Sammie se esforzó para que las rodillas no le flaqueasen.

– No puedo creer que no me haya dicho nada.

– Yo le pedí su palabra de que iba a mantener el secreto. Si me descubren…

Dejó la frase sin terminar, y Sammie se lo imaginó fugazmente con un lazo al cuello.

– Te ahorcarán -terminó por él, con el estómago encogido de sólo pensar en ello-. Ya sabes que yo creo firmemente en tu causa, pero ¿qué te hizo…? -Nada más comenzar la pregunta, le vino la respuesta-: Tu hermana -susurró con asombro-. Me contaste que una persona a la que querías había sido obligada a casarse…

– Así es. No pude salvarla. Pero había muchas otras a las que sí podía salvar. -Se pasó las manos por el pelo-. Sin embargo, ahora que la investigación del juez va estrechando el cerco, parece que tendré que retirarme.

– Y a pesar del peligro, has venido aquí esta noche.

Un músculo se contrajo en la mejilla de Eric.

– Sí

La importancia de aquel hecho fue calando en la mente de Sammie, lentamente al principio pero cada vez a mayor velocidad, hasta que penetró a todo galope en su cabeza. Sintió ganas de reír y llorar, pero se obligó a conservar la compostura. Sabía que Eric no deseaba casarse con ella, pero ni remotamente había imaginado hasta qué extremo sería capaz de llegar para no hacerlo. Pese a la amenaza que suponían el magistrado y la Brigada contra el Ladrón de Novias, había arriesgado la vida para ofrecerle a ella la libertad.

Y al darle la libertad a ella, también se la daba a sí mismo.

Eric la miraba, intentando comprender sus sentimientos contradictorios. Samantha lo amaba. Cerró los ojos por un instante para disfrutar de aquella increíble sensación. Visualizó varias imágenes de lo que podría haber sido una vida en común con ella… compartir su amor mutuo, hacer realidad los sueños de cada uno, criar a los hijos de ambos.

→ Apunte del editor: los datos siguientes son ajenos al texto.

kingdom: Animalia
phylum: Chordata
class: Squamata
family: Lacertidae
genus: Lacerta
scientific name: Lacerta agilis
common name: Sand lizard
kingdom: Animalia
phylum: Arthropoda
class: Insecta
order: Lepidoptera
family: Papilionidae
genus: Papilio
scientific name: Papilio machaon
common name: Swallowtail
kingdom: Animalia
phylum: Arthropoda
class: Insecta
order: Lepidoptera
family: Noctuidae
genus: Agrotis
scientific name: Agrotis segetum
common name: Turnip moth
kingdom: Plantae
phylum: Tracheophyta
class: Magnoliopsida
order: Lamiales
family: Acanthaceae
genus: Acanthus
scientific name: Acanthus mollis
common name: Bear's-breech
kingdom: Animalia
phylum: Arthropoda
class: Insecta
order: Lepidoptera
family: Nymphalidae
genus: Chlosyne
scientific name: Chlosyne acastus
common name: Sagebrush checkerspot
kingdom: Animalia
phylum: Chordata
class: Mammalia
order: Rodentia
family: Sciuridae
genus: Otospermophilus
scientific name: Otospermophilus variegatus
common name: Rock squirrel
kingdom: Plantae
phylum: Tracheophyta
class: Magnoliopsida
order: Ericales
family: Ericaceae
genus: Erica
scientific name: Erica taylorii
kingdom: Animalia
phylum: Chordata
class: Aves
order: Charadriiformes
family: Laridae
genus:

Sintió la acuciante necesidad de decirle que la amaba, que la amaba más que a nada en el mundo, pero se abstuvo a duras penas. El peligro al que se enfrentaba seguía siendo demasiado real, y ahora que ella conocía su identidad, la amenaza era peor aún. Si le decía que la amaba, Samantha, leal como era, no lo abandonaría nunca; no le sería posible apartarla de él para conducirla a la seguridad. De hecho, sabía que ella sería capaz de caminar sobre el fuego por él, algo que le complacía, anonadaba y aterrorizaba al mismo tiempo. No tenía derecho a amarla ni a casarse con ella, pero si no la convertía en su esposa la dejaría deshonrada. Se pasó las manos lentamente por el rostro ¿Qué diablos iba a hacer?